AI and machine learning
Yet another Facebook AI project, this one focused on automated bug fixes. This has been an area of much focus lately, and if this is open source (it's not clear that it is), it could help advance some of the commercial efforts currently getting funded and coming out of larger software companies.
Dropbox is focusing on machine learning to improve its user interface. It sounds like the company has been pretty good so far about tactical applications, but it's unclear to me how much users really care about social graphs, etc, applied to documents. That was a big thing several years ago.
I'm really interested to see if there's a Hadoop (as it's currently defined) resurgence now that AI is picking up. Organizations doing AI still need to store and process lots of data, and build pipelines.

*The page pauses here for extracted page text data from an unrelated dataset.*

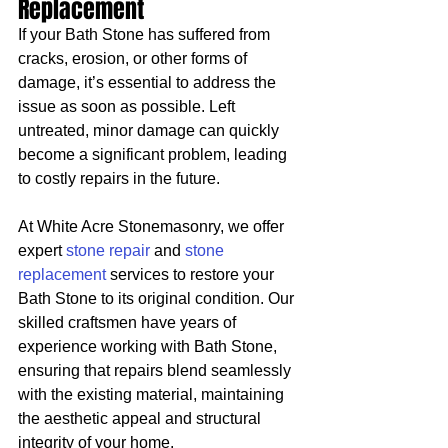
Replacement
If your Bath Stone has suffered from 
cracks, erosion, or other forms of 
damage, it’s essential to address the 
issue as soon as possible. Left 
untreated, minor damage can quickly 
become a significant problem, leading 
to costly repairs in the future.
At White Acre Stonemasonry, we offer 
expert 
stone repair
 and 
stone 
replacement
 services to restore your 
Bath Stone to its original condition. Our 
skilled craftsmen have years of 
experience working with Bath Stone, 
ensuring that repairs blend seamlessly 
with the existing material, maintaining 
the aesthetic appeal and structural 
integrity of your home.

This is clearly the biggest concern to democracy and the most important discussion to have around AI. Oh, wait, it's not. It's kind of sad that lawmakers are so easily (or cynically) attracted to shiny things rather than focusing on more pressing and solvable issues.
This sounds like a stretch to call AI, but taxes do seem like a good place to test this out, because we're talking about money rather than freedom. Just as long as there's human oversight, appeals, etc.
Now that Bitcoin mining has leveled off and every company under the sun is working on embedded AI chips, inferencing seems like Nvidia's biggest challenge.
I haven't seen the full survey, but I'm with the folks in the highlighted responses predicting a slight-to moderate impact of AI in the new few years. Even inside most industries, most applications I see will help with efficiency rather than anything revolutionary.
Potentially interesting work from DeepMind, basically around letting reinforcement learning systems function on new video games that have different scoring mechanisms and scales.
This is one of those common sense capabilities -- being able to predict what will happen next, especially to an object -- that anything resembling AGI will require. The big challenge, of course, is whether a machine can ever understand why something happens.